ENTRIES SUPPLIED:

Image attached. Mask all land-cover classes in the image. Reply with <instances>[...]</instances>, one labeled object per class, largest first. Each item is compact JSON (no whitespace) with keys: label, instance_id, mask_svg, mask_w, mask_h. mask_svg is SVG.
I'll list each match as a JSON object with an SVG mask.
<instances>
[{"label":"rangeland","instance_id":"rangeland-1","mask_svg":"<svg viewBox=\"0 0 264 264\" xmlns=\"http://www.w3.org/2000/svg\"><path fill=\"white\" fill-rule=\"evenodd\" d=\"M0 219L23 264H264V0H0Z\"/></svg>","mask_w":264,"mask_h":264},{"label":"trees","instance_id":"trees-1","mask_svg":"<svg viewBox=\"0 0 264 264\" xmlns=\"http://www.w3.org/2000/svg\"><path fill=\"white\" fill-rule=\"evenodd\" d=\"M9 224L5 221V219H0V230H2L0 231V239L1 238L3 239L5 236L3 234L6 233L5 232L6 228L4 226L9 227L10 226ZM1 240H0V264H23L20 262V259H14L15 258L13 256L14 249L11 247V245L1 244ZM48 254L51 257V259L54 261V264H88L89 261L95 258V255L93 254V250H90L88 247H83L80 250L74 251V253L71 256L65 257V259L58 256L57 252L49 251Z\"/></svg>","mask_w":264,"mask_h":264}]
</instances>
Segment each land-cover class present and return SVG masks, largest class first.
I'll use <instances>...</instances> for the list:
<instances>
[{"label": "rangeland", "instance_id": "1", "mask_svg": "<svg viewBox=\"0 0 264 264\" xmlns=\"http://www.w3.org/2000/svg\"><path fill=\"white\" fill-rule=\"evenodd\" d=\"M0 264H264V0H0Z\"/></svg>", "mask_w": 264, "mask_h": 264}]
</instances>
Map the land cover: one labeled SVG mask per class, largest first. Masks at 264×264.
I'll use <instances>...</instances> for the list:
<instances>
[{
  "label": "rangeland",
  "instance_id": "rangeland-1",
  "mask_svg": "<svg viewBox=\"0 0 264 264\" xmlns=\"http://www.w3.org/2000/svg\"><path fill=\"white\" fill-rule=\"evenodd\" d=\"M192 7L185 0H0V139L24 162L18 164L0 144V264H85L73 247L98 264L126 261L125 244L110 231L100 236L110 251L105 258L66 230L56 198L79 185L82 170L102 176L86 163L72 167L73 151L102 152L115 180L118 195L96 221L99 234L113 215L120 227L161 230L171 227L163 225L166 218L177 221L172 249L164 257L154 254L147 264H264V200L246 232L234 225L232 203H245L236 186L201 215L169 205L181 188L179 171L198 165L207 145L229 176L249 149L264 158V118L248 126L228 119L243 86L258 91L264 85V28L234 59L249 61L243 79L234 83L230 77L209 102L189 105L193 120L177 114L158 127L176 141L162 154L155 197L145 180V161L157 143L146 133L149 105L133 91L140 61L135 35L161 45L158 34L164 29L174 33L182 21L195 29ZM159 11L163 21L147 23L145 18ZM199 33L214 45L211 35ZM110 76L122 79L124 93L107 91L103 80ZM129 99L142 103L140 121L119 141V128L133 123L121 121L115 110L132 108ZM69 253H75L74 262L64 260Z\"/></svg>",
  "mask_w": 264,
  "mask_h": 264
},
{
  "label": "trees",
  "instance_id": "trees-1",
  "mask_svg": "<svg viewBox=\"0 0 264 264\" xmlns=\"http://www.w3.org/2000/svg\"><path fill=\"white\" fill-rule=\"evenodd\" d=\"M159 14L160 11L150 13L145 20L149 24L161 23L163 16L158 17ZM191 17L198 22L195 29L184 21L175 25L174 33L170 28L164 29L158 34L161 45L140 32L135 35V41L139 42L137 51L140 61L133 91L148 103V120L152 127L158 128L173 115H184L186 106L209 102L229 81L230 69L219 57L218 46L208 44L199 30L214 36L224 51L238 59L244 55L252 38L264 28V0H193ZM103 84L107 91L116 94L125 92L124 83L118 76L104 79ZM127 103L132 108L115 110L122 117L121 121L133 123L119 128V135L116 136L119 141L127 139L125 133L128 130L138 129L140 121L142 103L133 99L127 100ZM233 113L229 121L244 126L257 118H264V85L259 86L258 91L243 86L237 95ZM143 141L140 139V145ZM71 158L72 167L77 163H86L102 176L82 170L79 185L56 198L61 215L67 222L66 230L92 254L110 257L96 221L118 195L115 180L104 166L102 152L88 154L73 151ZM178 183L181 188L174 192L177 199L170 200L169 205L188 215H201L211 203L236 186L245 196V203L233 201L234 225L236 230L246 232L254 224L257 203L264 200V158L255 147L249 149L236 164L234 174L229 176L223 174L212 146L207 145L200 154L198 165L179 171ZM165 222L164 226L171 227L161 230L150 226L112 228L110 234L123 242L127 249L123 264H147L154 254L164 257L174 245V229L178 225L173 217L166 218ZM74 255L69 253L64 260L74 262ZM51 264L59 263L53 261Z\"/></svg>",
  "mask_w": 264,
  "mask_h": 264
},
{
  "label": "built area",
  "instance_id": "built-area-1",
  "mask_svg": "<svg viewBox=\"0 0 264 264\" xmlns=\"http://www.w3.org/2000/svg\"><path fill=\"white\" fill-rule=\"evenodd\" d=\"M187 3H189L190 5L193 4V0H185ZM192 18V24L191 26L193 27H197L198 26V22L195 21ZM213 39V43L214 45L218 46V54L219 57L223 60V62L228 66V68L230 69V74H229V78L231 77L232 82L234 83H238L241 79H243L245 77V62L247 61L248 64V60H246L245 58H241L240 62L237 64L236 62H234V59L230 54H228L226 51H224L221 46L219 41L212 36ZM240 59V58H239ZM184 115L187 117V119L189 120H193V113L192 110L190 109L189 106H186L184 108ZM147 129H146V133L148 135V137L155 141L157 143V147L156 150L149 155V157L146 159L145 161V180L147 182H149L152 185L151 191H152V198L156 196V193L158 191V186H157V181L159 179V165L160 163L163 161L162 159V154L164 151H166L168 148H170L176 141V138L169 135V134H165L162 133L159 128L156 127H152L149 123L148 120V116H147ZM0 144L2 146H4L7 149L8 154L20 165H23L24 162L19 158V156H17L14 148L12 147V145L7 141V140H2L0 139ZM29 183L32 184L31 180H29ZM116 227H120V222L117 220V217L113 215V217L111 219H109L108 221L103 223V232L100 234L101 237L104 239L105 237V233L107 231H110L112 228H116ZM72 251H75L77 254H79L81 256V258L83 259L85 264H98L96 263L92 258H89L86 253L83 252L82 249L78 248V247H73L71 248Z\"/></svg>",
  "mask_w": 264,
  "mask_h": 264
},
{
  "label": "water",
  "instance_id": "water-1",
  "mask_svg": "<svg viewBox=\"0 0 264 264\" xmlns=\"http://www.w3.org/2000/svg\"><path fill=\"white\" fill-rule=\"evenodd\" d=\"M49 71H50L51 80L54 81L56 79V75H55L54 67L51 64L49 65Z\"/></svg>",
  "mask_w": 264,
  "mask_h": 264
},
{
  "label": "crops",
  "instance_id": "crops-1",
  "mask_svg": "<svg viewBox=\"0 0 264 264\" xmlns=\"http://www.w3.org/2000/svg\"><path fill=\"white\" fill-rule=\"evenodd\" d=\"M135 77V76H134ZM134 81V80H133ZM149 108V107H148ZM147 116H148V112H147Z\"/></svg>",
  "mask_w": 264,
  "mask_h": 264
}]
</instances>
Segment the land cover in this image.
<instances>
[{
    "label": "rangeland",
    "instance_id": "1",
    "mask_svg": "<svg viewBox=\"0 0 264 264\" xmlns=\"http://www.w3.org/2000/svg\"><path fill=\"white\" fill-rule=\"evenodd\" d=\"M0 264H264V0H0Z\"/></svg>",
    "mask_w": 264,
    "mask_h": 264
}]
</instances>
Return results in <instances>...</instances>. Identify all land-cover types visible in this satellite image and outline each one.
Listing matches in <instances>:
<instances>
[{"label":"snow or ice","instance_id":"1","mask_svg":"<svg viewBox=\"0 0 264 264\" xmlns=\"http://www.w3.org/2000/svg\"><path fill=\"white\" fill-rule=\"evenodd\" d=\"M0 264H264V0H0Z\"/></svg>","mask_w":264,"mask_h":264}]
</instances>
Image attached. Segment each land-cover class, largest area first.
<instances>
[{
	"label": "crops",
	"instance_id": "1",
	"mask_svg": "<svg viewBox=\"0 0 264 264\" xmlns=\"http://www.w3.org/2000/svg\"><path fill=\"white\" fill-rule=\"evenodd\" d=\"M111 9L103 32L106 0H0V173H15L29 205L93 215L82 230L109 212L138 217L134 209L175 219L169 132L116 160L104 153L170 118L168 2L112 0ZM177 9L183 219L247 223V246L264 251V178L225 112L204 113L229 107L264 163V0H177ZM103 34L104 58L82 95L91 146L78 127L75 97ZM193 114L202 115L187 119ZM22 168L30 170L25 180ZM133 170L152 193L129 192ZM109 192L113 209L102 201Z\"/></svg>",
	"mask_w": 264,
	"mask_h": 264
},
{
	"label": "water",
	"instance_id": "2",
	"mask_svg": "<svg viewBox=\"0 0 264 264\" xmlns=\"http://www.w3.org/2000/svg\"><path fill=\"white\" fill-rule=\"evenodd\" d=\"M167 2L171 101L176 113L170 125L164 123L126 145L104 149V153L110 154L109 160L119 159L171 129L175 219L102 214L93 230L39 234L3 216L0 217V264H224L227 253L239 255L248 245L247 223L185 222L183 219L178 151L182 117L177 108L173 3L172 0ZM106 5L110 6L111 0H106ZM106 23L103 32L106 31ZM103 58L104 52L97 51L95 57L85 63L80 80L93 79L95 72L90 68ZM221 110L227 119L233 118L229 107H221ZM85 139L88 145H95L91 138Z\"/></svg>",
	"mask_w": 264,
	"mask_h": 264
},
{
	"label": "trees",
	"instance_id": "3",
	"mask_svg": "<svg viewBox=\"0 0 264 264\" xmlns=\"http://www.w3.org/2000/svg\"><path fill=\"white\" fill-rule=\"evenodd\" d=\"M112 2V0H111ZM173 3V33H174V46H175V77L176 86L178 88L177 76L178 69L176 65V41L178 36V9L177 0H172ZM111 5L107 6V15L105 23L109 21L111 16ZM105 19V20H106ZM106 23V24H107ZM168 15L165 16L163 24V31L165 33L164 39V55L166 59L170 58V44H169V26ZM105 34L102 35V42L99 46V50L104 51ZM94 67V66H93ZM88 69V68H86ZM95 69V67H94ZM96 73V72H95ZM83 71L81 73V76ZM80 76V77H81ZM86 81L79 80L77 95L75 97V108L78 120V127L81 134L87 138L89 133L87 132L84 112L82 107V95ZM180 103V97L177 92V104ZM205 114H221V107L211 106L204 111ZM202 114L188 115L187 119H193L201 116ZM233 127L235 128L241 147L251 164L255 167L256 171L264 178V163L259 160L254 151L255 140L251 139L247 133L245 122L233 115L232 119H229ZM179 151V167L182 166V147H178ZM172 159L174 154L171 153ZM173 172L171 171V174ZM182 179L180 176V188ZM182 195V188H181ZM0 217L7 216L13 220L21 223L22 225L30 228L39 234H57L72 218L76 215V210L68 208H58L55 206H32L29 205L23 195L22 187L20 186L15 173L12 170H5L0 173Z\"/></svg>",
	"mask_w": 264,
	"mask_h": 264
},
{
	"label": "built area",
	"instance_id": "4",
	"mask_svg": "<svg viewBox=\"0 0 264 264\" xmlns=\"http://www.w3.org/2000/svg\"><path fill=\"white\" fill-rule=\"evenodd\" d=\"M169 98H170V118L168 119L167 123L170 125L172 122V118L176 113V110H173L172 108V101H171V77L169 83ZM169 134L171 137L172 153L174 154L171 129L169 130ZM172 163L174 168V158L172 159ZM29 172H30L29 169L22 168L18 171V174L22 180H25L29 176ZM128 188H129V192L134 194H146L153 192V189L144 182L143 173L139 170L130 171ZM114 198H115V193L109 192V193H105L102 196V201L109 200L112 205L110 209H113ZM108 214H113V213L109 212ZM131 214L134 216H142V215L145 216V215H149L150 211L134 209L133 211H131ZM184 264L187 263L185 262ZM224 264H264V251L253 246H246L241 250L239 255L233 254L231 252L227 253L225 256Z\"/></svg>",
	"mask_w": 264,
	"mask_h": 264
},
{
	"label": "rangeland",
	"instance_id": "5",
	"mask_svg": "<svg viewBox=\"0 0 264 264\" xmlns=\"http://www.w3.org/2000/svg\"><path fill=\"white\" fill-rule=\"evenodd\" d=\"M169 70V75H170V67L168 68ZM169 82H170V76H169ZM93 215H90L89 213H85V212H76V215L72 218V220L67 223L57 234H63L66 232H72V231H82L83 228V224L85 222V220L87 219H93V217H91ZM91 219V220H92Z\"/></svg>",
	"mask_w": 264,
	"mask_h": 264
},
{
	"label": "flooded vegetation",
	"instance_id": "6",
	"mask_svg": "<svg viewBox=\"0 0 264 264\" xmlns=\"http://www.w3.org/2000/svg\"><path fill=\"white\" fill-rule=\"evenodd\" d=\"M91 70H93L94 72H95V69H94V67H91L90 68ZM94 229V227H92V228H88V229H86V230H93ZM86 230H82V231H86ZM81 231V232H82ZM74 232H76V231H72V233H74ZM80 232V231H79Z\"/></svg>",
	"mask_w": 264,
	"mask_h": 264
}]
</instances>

EXERCISE INSTRUCTIONS:
Collect every line in the entries above that contains the word "labeled", and copy each one in full.

WRITTEN ANSWER:
Image attached. Mask all land-cover classes in the image. Reply with <instances>[...]</instances>, one labeled object per class, largest first. Each item is compact JSON (no whitespace) with keys: label, instance_id, mask_svg, mask_w, mask_h. mask_svg is SVG.
Map the land cover: one labeled SVG mask per class, largest first. Masks at 264×264.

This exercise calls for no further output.